But the White House was not ready to put the blame on North Korea, despite a U.S. official's indication on Wednesday that Washington may soon formally announce the involvement of the Pyongyang government.
President Barack Obama was monitoring the cyberattack very closely, White House spokesman Josh Earnest said. But even as the White House studied a "proportional response," experts warned that the effect of strategies like cyber retaliation or financial sanctions could be limited.
The attack more than three weeks ago by hackers identifying themselves as "Guardians of Peace" is the biggest hacking of a company on U.S. soil and might be repeated with other companies.
It brought down the computer network at Sony Pictures Entertainment, prompted the leak of embarrassing emails, and led to a film cancellation that many in Hollywood and Washington said was tantamount to caving in to the hackers.
Sony decided on Wednesday to scrap its big Christmas Day release of "The Interview," a comic film that culminates in the assassination of North Korean leader Kim Jong Un, a scene that was leaked on the Internet on Thursday.
Sony pulled the film after movie theater chains said they would not show the film citing security concerns after hackers made threats against cinemas and audiences.
A senior North Korean U.N. diplomat declined to comment on accusations that Pyongyang was responsible for the hacking attack on Sony Pictures.
NBC News reported on Thursday night that U.S. officials believe the attack was launched in North Korea and then routed through servers in Taiwan to take advantage of faster computer circuits.

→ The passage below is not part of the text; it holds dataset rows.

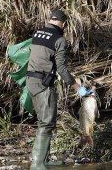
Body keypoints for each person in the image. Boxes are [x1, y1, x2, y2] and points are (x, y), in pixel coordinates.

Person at [26, 9, 91, 170]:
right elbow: (62, 69)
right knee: (47, 124)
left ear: (50, 20)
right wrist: (79, 88)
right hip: (43, 84)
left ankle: (43, 160)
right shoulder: (59, 40)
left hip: (31, 81)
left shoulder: (37, 33)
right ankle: (38, 164)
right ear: (64, 24)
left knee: (43, 122)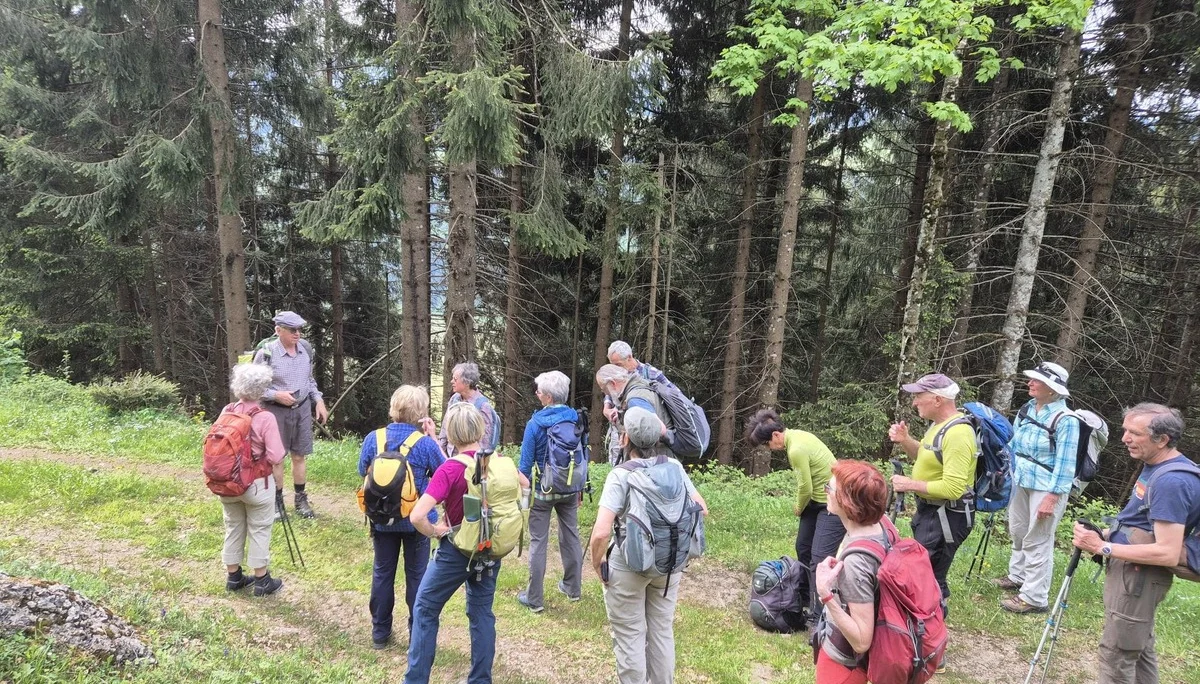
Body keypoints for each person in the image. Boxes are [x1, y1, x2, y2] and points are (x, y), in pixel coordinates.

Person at [1072, 403, 1200, 684]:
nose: (1124, 438)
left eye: (1134, 433)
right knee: (1138, 649)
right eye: (1125, 430)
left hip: (1139, 578)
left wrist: (1101, 547)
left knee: (1117, 654)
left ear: (1162, 439)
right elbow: (1143, 523)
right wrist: (1106, 533)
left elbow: (1167, 552)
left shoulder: (1172, 481)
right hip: (1133, 573)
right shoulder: (1155, 466)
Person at [404, 402, 530, 684]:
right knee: (481, 612)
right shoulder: (496, 460)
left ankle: (415, 680)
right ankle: (480, 680)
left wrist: (437, 531)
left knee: (425, 607)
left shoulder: (450, 470)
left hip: (457, 551)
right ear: (481, 429)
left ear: (450, 433)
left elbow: (416, 516)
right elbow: (525, 486)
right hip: (490, 548)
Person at [588, 407, 708, 684]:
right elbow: (701, 508)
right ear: (657, 437)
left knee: (630, 635)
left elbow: (601, 533)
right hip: (669, 564)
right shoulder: (674, 467)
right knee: (662, 631)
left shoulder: (621, 475)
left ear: (625, 438)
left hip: (628, 565)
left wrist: (598, 564)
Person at [358, 385, 445, 650]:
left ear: (394, 407)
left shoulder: (374, 438)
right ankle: (416, 634)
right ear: (420, 413)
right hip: (417, 522)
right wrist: (434, 439)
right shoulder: (425, 443)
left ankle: (380, 633)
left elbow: (362, 470)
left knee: (383, 573)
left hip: (381, 519)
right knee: (417, 577)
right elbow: (445, 475)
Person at [888, 372, 977, 617]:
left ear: (937, 400)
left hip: (948, 516)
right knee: (924, 571)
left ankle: (930, 634)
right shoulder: (939, 426)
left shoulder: (958, 434)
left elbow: (953, 488)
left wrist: (910, 484)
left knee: (930, 576)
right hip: (932, 512)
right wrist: (906, 440)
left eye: (919, 396)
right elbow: (927, 457)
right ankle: (925, 629)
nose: (915, 402)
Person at [995, 362, 1080, 614]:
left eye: (1037, 381)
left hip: (1047, 487)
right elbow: (1013, 442)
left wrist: (1052, 498)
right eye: (1032, 379)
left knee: (1038, 538)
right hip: (1020, 480)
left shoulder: (1066, 420)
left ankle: (1034, 597)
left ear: (1053, 389)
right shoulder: (1027, 409)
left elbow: (1066, 464)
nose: (1030, 383)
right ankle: (1017, 576)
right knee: (1019, 530)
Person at [745, 408, 843, 625]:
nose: (769, 448)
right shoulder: (796, 437)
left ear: (776, 436)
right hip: (816, 502)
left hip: (832, 503)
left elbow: (805, 487)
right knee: (803, 547)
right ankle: (806, 598)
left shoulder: (796, 448)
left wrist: (798, 507)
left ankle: (820, 615)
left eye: (767, 444)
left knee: (819, 557)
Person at [811, 459, 891, 684]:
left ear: (847, 502)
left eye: (829, 488)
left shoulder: (856, 563)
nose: (825, 492)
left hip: (844, 665)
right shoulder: (881, 526)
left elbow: (862, 641)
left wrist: (825, 594)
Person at [516, 370, 583, 613]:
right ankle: (573, 588)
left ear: (547, 397)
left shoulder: (535, 424)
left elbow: (524, 467)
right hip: (570, 487)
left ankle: (534, 599)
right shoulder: (575, 419)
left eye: (540, 391)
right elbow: (580, 456)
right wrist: (579, 490)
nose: (537, 394)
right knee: (571, 535)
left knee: (538, 541)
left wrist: (523, 495)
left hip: (543, 490)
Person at [218, 363, 285, 596]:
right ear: (262, 389)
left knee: (233, 526)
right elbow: (276, 456)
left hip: (226, 482)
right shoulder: (265, 418)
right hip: (256, 484)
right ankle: (261, 580)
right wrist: (280, 484)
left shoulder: (227, 411)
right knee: (259, 528)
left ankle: (234, 577)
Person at [253, 310, 328, 519]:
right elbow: (254, 387)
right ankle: (276, 502)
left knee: (299, 455)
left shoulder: (305, 350)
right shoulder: (266, 354)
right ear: (279, 330)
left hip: (302, 409)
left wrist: (318, 400)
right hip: (274, 411)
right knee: (277, 458)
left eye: (300, 330)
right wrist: (276, 395)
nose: (298, 334)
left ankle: (300, 499)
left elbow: (309, 380)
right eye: (292, 330)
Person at [603, 341, 675, 464]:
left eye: (618, 364)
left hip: (648, 436)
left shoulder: (651, 373)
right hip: (621, 434)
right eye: (612, 365)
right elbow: (609, 396)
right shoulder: (616, 374)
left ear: (629, 357)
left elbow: (674, 395)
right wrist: (607, 409)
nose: (615, 369)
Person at [595, 364, 675, 454]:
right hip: (659, 458)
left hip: (653, 459)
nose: (607, 394)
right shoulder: (639, 384)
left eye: (605, 389)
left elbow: (660, 429)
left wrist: (627, 436)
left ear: (613, 383)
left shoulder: (635, 399)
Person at [440, 362, 501, 456]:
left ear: (467, 382)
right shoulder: (454, 399)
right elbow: (445, 428)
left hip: (470, 462)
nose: (451, 381)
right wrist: (442, 452)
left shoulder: (483, 406)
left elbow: (485, 442)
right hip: (449, 458)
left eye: (455, 379)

Reuters could not verify this report.
After the cancellation of "The Interview," Sony began pulling promotion of the $44 million film, dismantling the giant promotional billboard on Hollywood's famed Sunset Boulevard on Thursday.
Some of the Hollywood's biggest names howled over the cancellation of the film starring James Franco and Seth Rogen, the latter also a co-director on the movie with partner Evan Goldberg.
Steve Carell, who has starred alongside Rogen in numerous comedies, said: "Sad day for creative expression."
The hacking could hit Carell more directly. A film project called "Pyongyang," a paranoid thriller starring the actor that was to be set in North Korea, was scrapped by producer New Regency, Deadline.com reported.
Neither Rogen nor Goldberg would comment on the fate of their film amid grassroots efforts like screenings and petitions to keep the movie alive and honor the filmmakers.
Three movie houses called off special screenings of 2004 Paramount Pictures puppet-comedy "Team America: World Police" in which a U.S. paramilitary force tries to foil a plot by then-North Korean leader Kim Jong Il, father of Kim Jong Un.
The Alamo Drafthouse in Texas scrapped the screening because of "circumstances beyond our control," while the Ohio-based Capitol Theatre and the Plaza in Atlanta said their screenings were canceled by Paramount. Paramount declined to comment.
Sony said Wednesday it has no further plans to release "The Interview," but that has not stopped speculation that another company or maybe even Sony itself would aim for a smaller distribution sometime in the future.
Sony's capitulation could mean that more businesses will be targeted for cyberwarfare, security experts said, warning that many companies were ripe for attack.
"I fully expect to see more actions like this against film studios or other soft targets because they have not paid attention to cyber security for so long," said Jeffrey Carr, chief executive officer of Taia Global, a cyber security company.
Sony's embattled executives continued efforts to undo damage to their reputation wrought by the leaking of sensitive emails from the November attack.
Civil rights activist Reverend Al Sharpton met Thursday with Sony Pictures Co-Chairman Amy Pascal to discuss racially insensitive emails from her, included joking remarks related to Obama and his taste in movies.
But Sharpton stopped short of asking for her resignation.
"The jury is still out on where we go with Amy," Sharpton said. "We're not going to be satisfied until we see something concrete done."
While Rogen last week praised Pascal for having the courage to make the film, the long-time executive might be in a fight to keep her job because of that decision.
"If you look at some of the emails, you have to go back and research, and look at her discussions with the head of Sony overall in Japan. They never wanted to make this movie in the first place," Mike Paul, crisis management consultant and president of Reputation Doctor LLC, told Reuters Insider.